In this paper, we use a network perspective to explore the formation, operation and function of the Chinese corporate bond market. Our effort begins by unpacking the complexities of the market’s structure and formal regulation, which have been shaped by a surprising degree of regulatory competition among the three central government ministries overseeing the issuance and trading of corporate debt instruments. Next, we analyze China’s corporate bond market as a network of relationships – relationships that invariably lead back to the state – and explore the consequences of the state-centric network on the pricing, rating, and default of corporate bonds. The latter have been governed by informal norms protecting issuers from default, but these norms are under considerable stress.

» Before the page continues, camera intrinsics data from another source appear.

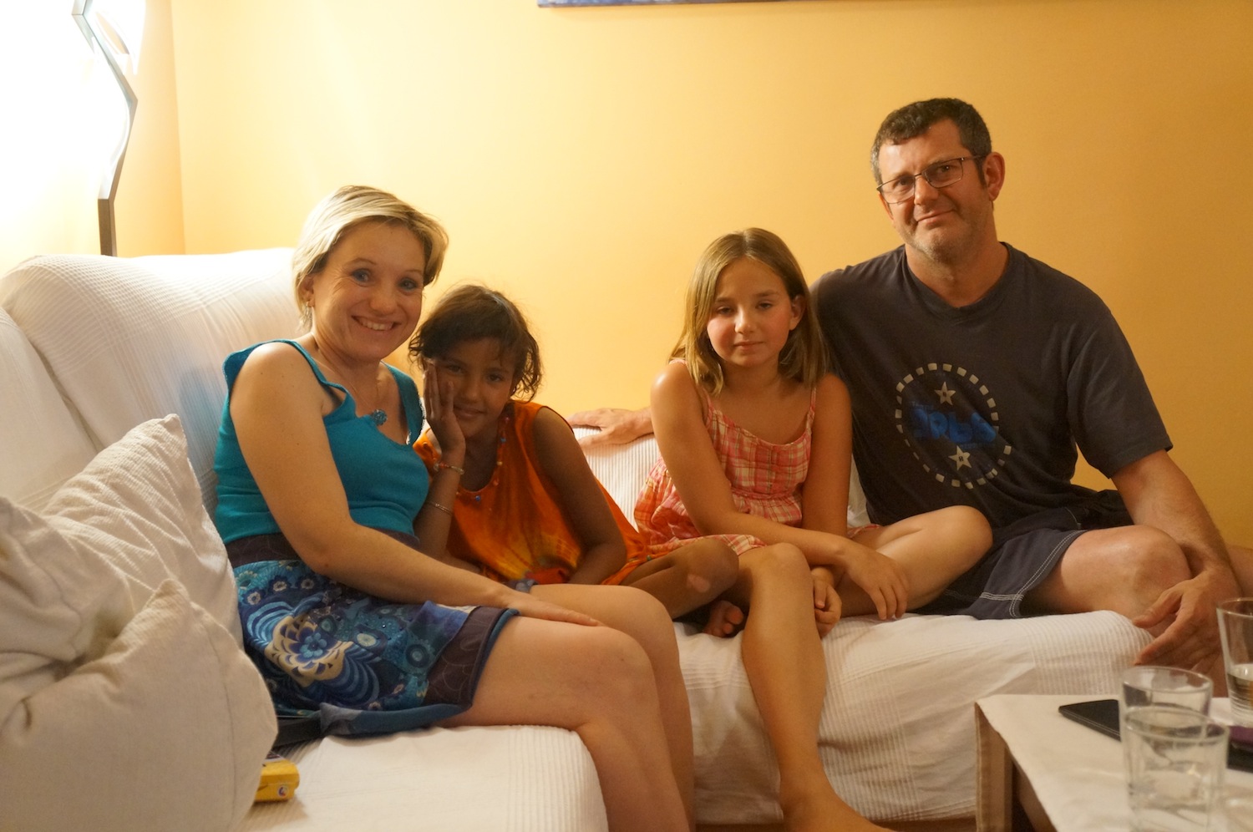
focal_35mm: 39
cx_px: 626
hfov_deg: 49.6
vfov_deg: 34.1
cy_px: 416
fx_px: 1356
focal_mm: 26
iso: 3200
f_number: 4
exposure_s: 1/80
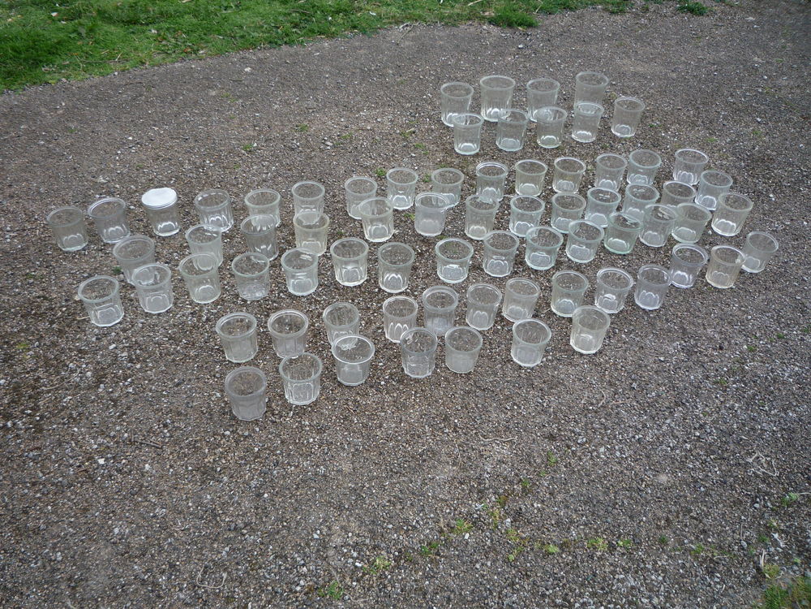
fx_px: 703
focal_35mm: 30
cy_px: 304
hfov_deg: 60.0
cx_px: 406
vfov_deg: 46.8
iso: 100
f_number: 4
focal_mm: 5.2
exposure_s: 1/200
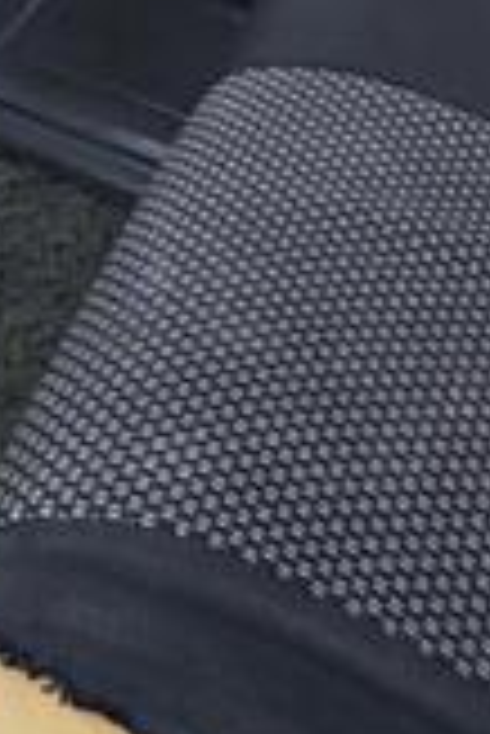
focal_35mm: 80
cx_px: 292
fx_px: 1630
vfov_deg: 18.6
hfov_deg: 17.1
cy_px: -653
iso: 64
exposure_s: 1/163
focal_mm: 2.22
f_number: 2.2
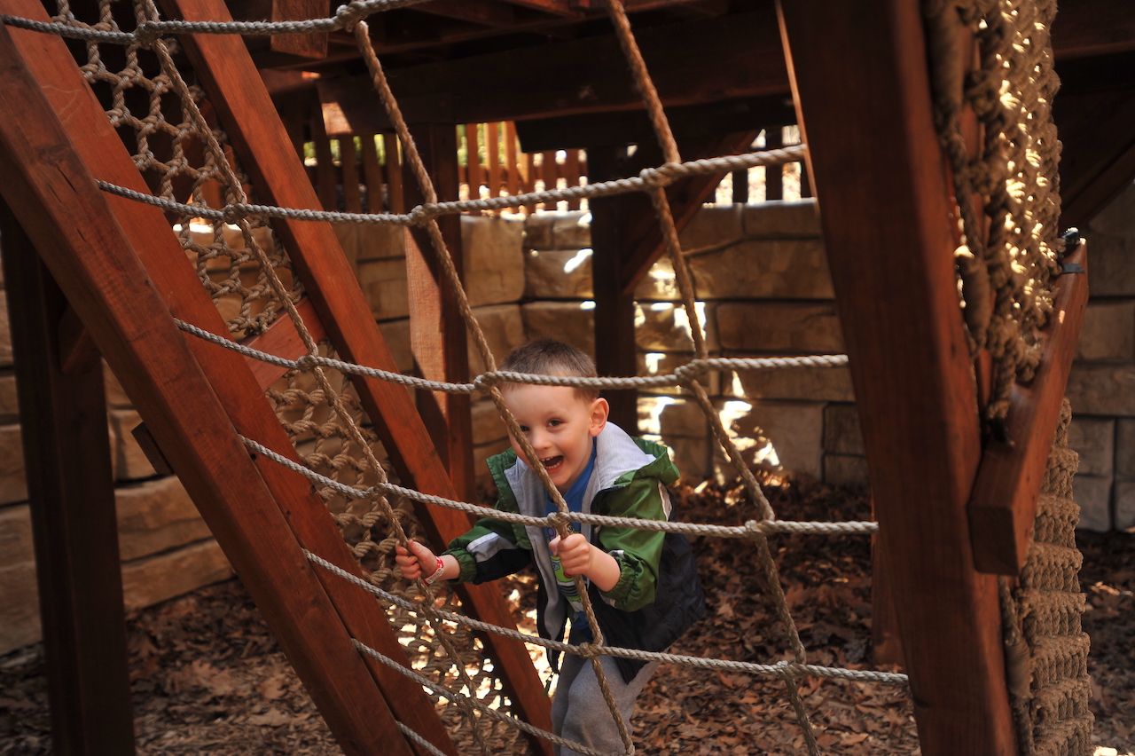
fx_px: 1008
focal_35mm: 32
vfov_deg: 41.1
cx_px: 568
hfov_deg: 58.7
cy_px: 378
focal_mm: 32
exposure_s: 1/320
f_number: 2.8
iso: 160
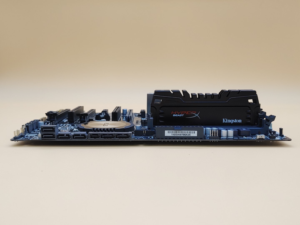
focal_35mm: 39
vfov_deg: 36.8
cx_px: 150
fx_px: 338
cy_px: 112
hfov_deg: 47.9
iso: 50
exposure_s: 1/91
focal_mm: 4.36
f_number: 1.8
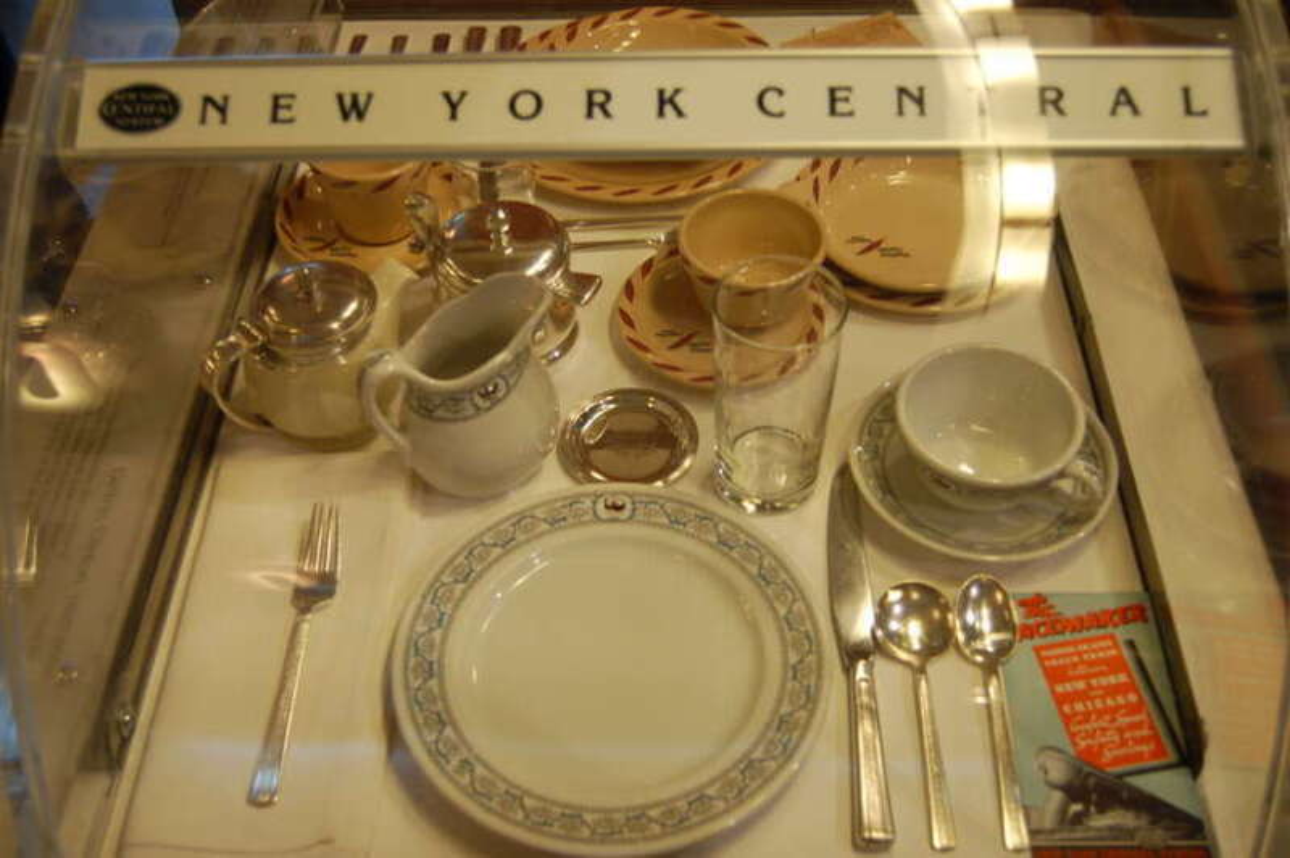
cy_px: 429
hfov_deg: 49.6
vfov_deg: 34.2
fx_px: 1396
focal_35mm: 39
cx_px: 645
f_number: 4
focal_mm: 26
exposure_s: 1/25
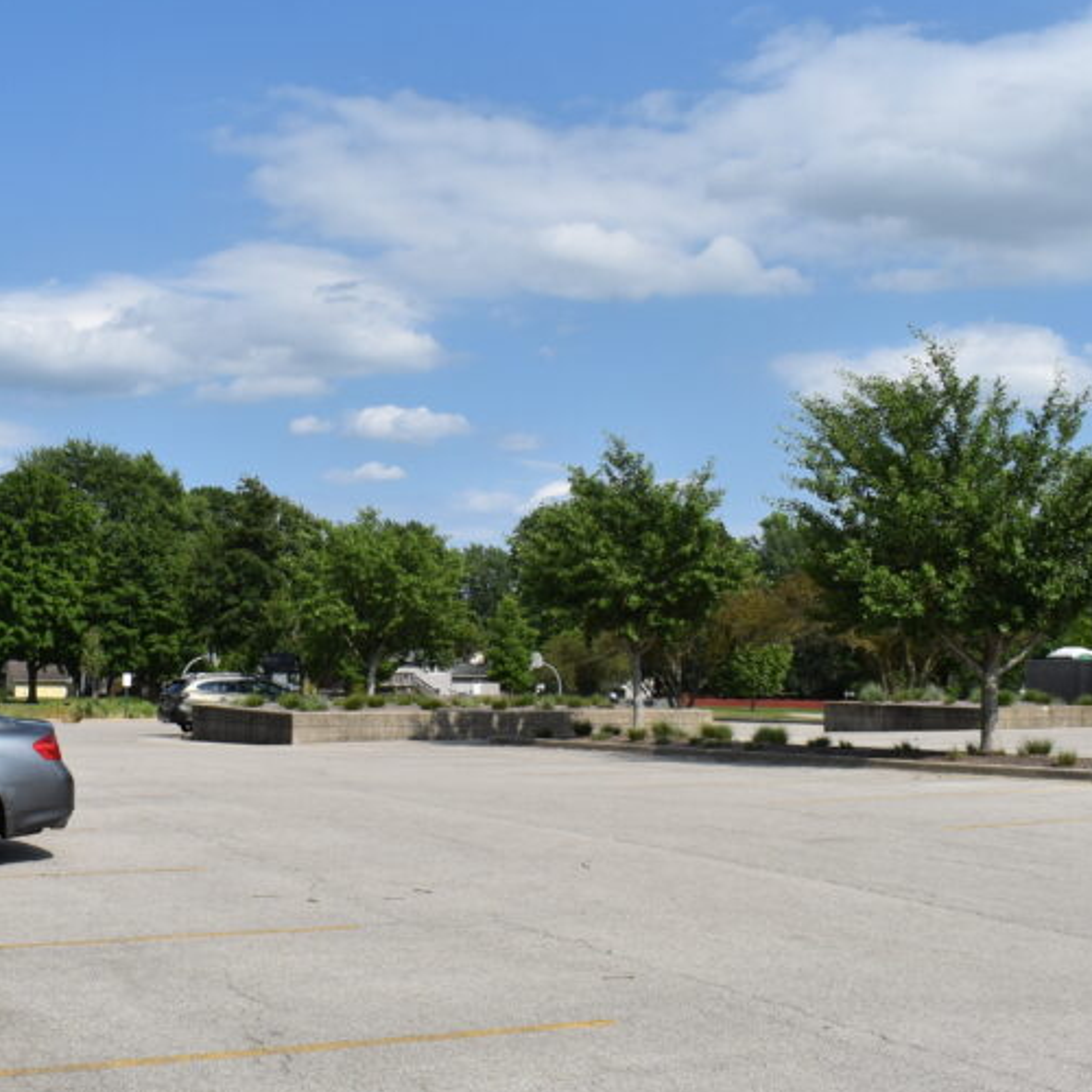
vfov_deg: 36.1
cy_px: 560
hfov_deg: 35.5
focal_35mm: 47
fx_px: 1677
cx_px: 312
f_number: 11
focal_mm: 18
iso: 200
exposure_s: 1/500
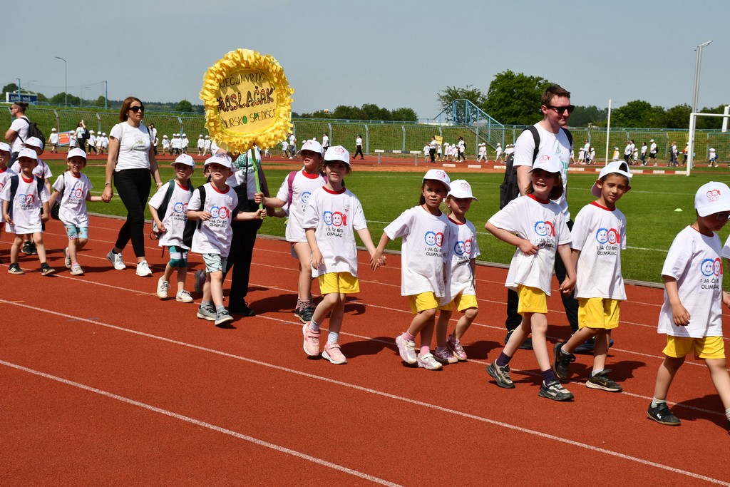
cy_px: 244
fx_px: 1278
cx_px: 365
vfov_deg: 21.6
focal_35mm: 63
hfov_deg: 31.9
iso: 100
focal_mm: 42
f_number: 9
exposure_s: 1/320
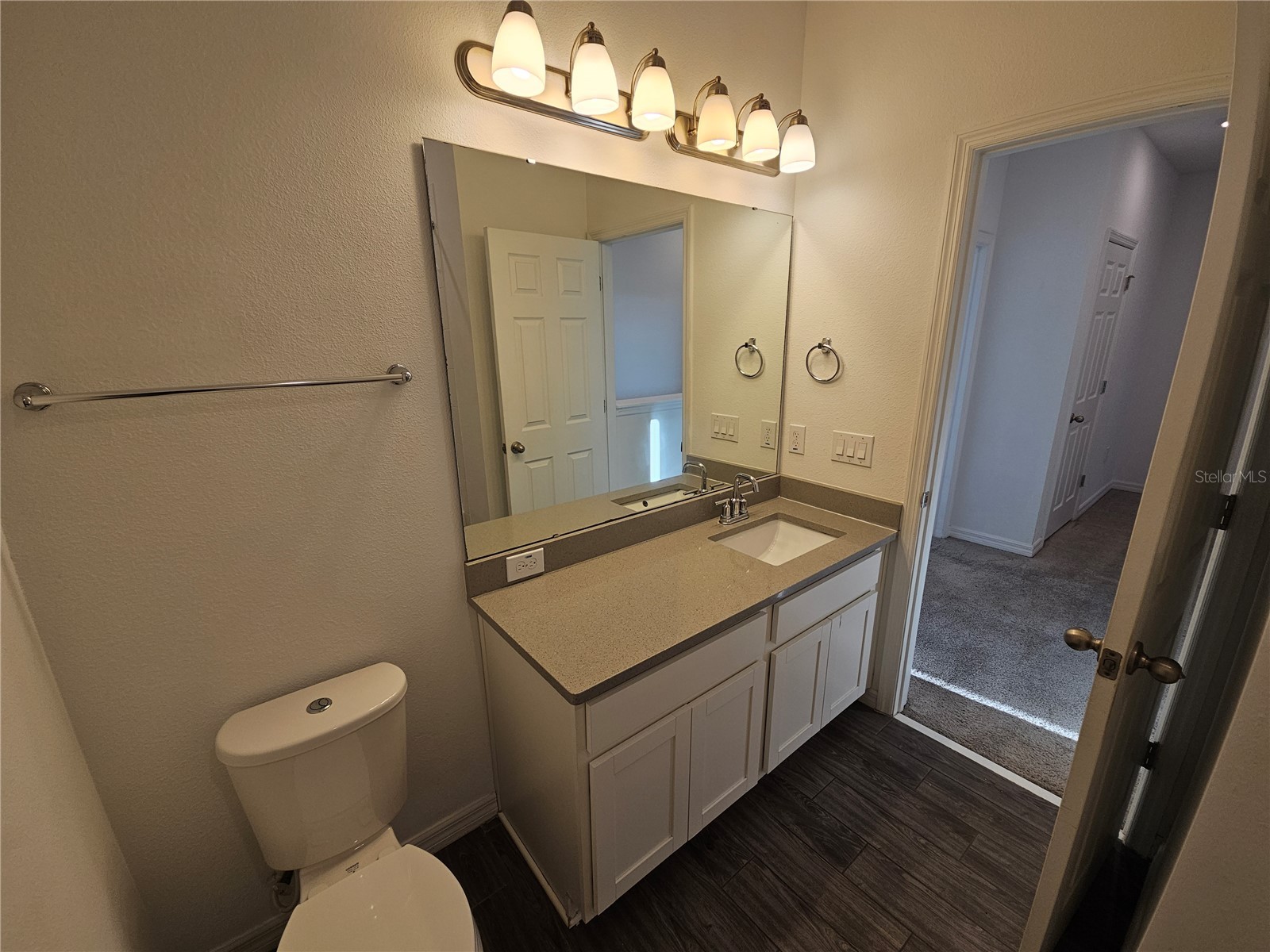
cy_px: 476
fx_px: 477
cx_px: 635
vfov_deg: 89.9
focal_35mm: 13
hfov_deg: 106.2
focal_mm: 2.2
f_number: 2.2
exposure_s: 1/120
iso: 64
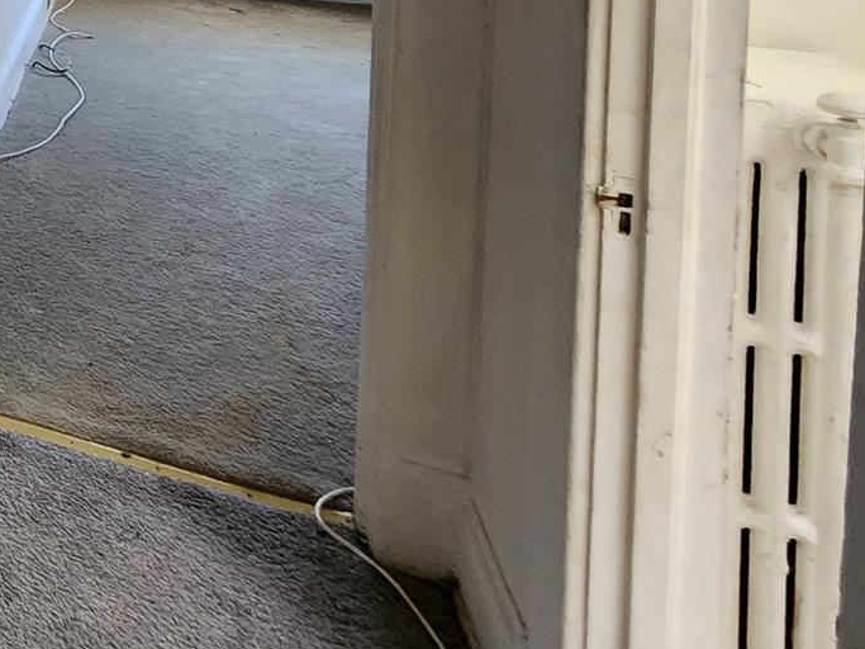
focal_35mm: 39
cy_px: -226
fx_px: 974
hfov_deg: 30.7
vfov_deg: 28.9
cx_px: -379
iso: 320
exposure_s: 1/60
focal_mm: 2.2
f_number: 2.2
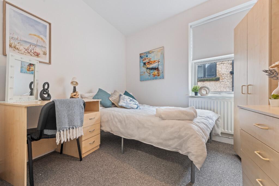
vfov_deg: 73.8
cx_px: 140
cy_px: 93
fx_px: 124
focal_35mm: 16
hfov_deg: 96.7
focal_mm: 16
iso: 250
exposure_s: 1/1.25
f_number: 9
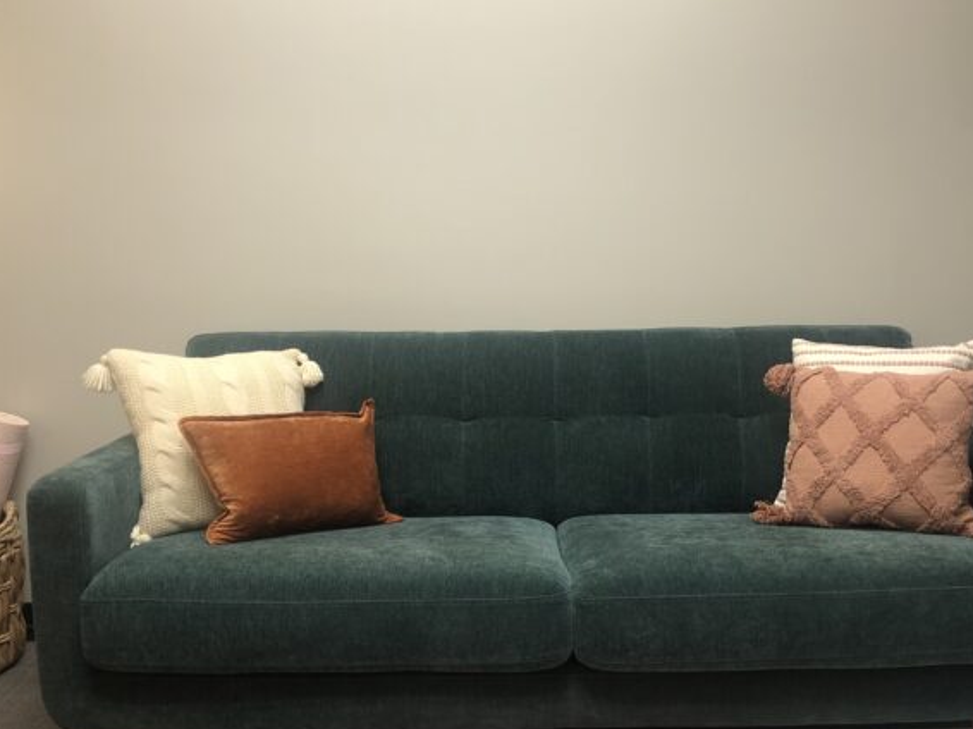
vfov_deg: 37.7
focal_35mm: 38
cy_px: 383
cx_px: 540
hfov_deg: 48.9
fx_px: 1068
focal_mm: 3.99
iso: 40
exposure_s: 1/15
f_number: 1.8
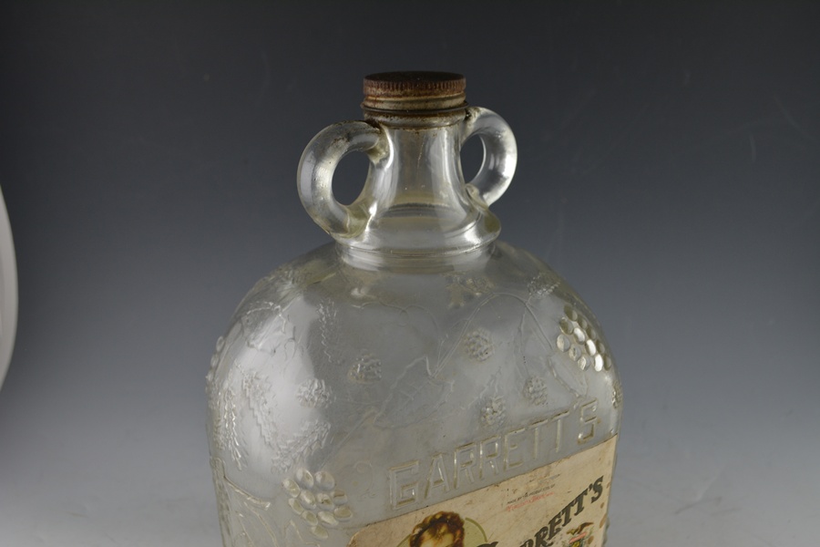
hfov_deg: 57.2
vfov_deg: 40.0
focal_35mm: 33
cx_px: 410
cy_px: 274
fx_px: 752
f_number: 5.6
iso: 360
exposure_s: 1/125
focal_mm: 22
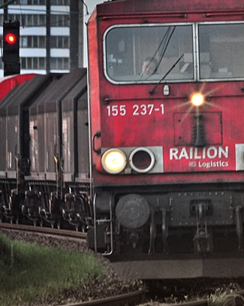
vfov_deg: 3.2
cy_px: 108
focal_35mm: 602
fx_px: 5440
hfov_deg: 2.6
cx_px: 161
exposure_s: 1/80
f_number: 5.6
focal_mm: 170
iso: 400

We label these norms TBTF (too big to fail); TCTF (too connected to fail), and TMTF (too many Chinese bondholders to fail) and illustrate their operation and limitations with recent examples.

The paper concludes by highlighting some key policy issues raised by our analysis, including the consequences of regulatory competition, the potential role of the bankruptcy system in handling issuer financial distress, and the inter-linkages between the corporate bond market and China’s rapidly expanding shadow banking system.

State centricity has helped the Chinese corporate bond market grow exponentially, from virtually nonexistent fifteen years ago to the third largest in the world today. But state centricity has resulted in an institutionally fragile market. Several consequences of the market’s development along this path, such as concentration of risk in state-linked financial intermediaries, expansion of credit to local state-owned enterprises, growth in the shadow banking system, and the informal resolution of bond defaults, may undermine the spare tire function. The Chinese corporate bond market thus well illustrates both the accomplishments and the limitations of state capitalism.